The strategy is a like storing oil when prices are down and waiting for a price increase without the expenses associated with producing and storing that oil.
Big curtailments when prices are low are a “quasi-investment,” said Ryan Lance, ConocoPhillips chairman and chief executive officer, in an interview with Daniel Yergin, vice chairman of IHS Markit.
The strategy, which was explained in this presentation to a major investment bank, assumes the barrels not produced during a slowdown can be made up in the future when prices are higher.
“It does take years to make up all that production … presumably you will be producing it as a much higher price,” Lance said.
That can be done relatively easily in shale.
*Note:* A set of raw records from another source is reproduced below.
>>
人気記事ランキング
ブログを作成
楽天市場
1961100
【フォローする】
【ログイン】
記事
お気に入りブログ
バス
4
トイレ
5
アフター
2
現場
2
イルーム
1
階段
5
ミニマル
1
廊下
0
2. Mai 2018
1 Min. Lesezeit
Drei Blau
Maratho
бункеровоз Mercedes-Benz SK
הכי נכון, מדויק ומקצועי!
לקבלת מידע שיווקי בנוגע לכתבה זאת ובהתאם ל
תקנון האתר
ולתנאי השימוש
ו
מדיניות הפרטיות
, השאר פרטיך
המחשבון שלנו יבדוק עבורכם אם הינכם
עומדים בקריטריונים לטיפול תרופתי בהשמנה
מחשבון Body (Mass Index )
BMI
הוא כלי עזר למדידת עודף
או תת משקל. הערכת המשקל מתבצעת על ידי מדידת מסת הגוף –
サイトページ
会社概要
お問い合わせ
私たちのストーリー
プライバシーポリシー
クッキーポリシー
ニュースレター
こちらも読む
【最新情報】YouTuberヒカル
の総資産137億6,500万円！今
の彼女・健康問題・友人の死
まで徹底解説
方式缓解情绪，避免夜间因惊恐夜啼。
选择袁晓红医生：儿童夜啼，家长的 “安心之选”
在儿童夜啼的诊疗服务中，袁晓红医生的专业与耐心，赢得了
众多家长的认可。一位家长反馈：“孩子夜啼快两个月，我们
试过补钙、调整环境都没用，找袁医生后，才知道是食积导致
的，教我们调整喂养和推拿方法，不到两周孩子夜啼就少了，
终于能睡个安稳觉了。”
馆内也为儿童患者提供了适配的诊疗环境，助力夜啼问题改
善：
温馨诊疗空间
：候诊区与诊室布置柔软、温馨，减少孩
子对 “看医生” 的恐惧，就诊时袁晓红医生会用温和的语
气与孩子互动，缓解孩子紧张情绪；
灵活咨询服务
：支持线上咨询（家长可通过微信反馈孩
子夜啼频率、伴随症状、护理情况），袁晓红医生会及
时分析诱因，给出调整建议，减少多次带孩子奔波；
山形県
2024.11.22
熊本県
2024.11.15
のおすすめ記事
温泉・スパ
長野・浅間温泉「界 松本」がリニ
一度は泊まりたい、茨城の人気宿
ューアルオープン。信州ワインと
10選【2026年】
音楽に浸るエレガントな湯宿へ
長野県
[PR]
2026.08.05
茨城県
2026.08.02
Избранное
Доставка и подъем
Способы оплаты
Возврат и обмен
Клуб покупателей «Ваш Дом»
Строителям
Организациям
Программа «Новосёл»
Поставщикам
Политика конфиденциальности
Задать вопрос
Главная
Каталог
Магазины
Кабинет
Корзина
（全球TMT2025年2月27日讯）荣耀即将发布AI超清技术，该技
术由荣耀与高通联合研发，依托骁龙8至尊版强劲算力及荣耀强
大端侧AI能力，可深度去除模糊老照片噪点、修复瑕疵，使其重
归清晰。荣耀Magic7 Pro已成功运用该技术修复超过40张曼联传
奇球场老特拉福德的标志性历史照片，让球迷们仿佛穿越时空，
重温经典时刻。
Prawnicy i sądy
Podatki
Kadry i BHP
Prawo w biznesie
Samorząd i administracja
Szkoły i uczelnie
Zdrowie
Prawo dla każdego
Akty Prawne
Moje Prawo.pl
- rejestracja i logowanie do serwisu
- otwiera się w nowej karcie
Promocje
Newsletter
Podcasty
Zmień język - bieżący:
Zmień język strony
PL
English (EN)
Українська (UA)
Just speed the pace of drilling when prices rise.
Production from thermal projects is based on the amount of steam injected and that volume is limited by the steam-generating capacity.
Turning wells down when prices are low in hopes of turning up the production and profits when prices rise requires confronting two unsolved problems—accurately predicting oil prices and finding a way to sharply increase the capacity limit on SAGD wells without a big investment.
When Fox of ConocoPhillips was asked why the company is confident they can turn these wells back on without trouble, he said, “We go through this on a regular basis in our fields anyway, just for a shorter duration.”
The duration of slowdowns, many of which began in April or May, may not be much longer than an extended turnaround.
With the price of a barrel of West Texas Intermediate flirting around $40—near the breakeven for oil sands producers—some of those interruptions might not be much longer than a maintenance project.
ConocoPhillips is in “the process of thinking about under what circumstance should we start coming back into the market,” Lance said.
The argument against a mass restart is “everybody in this space is having this conversation,” he said. OPEC has been talking about when to reduce its cuts, and US shale producers expect to have restarted most of their shut-in wells by this this fall. But all of them know that demand is coming back slowly and is likely to be end lower in 2020 than it started.
Norlin sees SAGD producers keeping a close eye on prices as they cautiously add production. Because of recently completed expansion projects, if the economics allow it, “the expectation is that oil sands actually will grow in 2021. There are enough projects that had just finished expansion … this was supposed to be a big year,” he said.